Dünkü İsrail saldırılarında Suriye gözlemcileri biri bebek, dört sivil öldüğünü aktardı şu ana kadar. Adamıza düşen füze biraz daha yana düşse beteri kayıplar adamızda da olacaktı. Neden? İsrail’in Suriye’deki üslerini tehdit gören İsrail’in İran güçlerini hefef almak istemesinden. Peki, neden İran Suriye’de? Suriye’de yaratılan savaşta Esad’ın yanında yer almasında.
O neden? İran’ın Esad devrilirse sıranın kendine gelmesinden korkmasında. Her neden sorusunun kendi mantıklı mı mantıklı cecabı var. Ama hiçbir neden bu savaşlarda ölen ve ülkesinden kaçmak zorunda kalan milyonlarca savunmasız insanı açıklayamıyor! Şimdi ise İsrail medyası Suriye güçleri yanlışlıkla Kıbrıs’ı vurdu diye dalga geçiyorlar Suriye ile. Neden mi? Güç gösterisi!
Kimse güdümlü füzelerin neyi takip edip Kıbrıs sivil havacılık sahasına girdiğini ise sormuyor. Başbakanımız çok abartmayın diyor. Meselenin ciddiyeti ile arasında Suriye hava savunma sisteminin menzili ile, bir İsrail jetinin Kıbrıs hava sahasından İsrail’e kaçtığı mesafenin toplamından fazla mesafe var gibi görünüyor. Ersin Tatar’ın soğuk kanlılığını aptallıkla karıştırmayın. Kendisi Maraş’ı açıp Las Vegas yapacağım derken kışkırttığı çatışma ortamı ile, doğal gazı ararız kimse de bize karışamaz derken ki ciddiyeti ve yarattığı ortama uygun hareket ediyor.
‘Rastgele gelen füze ne ki ben rastgele olmayanı için çabalıyorum’ diyor neredeyse! Tatar’ı emperyal arzulardan uyandırmasa da dünkü füzenin gürültüsü belki toplumun geriye kalanını uyandımaya hizmer eder. Günümüz haksız savaşları bir sürü “mantıklı” neden ile başlar, etnik ve dini bölünmler ise bu savaşların uzun menzil yakıtı olur.
Bizim sormamız gereken neden soruları ise çıkar temalı nedenler değil. Neden İsrail hava sahanızda savaş yönetmekte bu kadar cüretkar, hava sahası kontrolünü ada ortasında ikiye bölmemiz üstüne üstlüj tehtidi de bir tek diğer taraftan beklememizle bağı yok mu bunun?
Neden ada üzerine füze düşmesine sebebiyet veren bu sürece karşı halen kimse iki toplumlu kriz masasından bahsetmiyor?
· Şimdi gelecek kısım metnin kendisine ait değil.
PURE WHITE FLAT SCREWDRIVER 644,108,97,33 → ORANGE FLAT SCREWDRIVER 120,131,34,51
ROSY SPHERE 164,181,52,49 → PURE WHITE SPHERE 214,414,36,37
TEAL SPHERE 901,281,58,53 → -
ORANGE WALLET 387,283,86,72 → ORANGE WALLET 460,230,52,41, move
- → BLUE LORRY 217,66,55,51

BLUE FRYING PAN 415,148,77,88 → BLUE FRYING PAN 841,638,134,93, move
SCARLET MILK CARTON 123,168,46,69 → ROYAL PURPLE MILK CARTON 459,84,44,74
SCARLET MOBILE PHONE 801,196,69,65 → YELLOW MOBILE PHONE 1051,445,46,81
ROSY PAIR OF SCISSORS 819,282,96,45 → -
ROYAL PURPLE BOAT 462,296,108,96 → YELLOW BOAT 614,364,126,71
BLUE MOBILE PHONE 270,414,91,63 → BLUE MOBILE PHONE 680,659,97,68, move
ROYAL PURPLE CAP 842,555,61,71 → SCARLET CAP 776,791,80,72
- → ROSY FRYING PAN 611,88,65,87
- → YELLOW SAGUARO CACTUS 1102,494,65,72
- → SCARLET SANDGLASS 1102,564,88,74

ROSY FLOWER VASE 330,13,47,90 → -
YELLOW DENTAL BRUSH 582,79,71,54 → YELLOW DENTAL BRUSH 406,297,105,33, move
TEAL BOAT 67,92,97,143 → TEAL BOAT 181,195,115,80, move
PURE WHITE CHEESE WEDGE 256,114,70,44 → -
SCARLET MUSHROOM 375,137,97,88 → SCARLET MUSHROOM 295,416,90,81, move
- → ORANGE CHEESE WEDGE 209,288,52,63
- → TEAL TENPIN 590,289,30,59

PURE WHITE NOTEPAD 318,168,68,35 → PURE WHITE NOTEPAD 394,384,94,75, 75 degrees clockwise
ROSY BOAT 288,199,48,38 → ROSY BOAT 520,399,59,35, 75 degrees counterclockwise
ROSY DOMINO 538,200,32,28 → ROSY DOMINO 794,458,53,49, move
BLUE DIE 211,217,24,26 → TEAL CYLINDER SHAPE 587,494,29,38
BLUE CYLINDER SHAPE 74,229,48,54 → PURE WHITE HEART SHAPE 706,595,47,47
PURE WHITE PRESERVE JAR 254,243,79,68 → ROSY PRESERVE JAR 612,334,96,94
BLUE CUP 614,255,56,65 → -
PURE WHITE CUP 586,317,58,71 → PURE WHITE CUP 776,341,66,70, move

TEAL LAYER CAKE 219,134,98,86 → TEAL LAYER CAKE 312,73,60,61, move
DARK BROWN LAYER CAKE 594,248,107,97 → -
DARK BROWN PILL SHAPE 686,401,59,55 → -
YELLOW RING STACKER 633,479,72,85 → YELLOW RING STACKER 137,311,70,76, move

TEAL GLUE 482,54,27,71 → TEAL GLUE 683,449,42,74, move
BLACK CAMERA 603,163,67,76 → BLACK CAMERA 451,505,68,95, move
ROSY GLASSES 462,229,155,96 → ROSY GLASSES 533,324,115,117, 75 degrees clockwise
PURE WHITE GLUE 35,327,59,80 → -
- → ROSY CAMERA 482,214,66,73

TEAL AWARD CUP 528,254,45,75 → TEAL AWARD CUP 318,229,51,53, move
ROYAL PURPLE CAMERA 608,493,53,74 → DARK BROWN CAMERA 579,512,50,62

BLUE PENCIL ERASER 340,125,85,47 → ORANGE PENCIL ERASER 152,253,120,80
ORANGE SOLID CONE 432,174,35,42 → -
Neden gaz mezelesi üzerinden huzurumuzu kaçıran, etnik öfkeyi körükleyen bir sidik yarışı yapılıyor? Ve belki de en önemli soru. Neden kadın-erkek emekçilerin ve çocuklarının öldüğü, savaştan kaçarken boğulduğu bu kanlı savaşlar bir azınlığın çıkarı için devam ettiriliyor.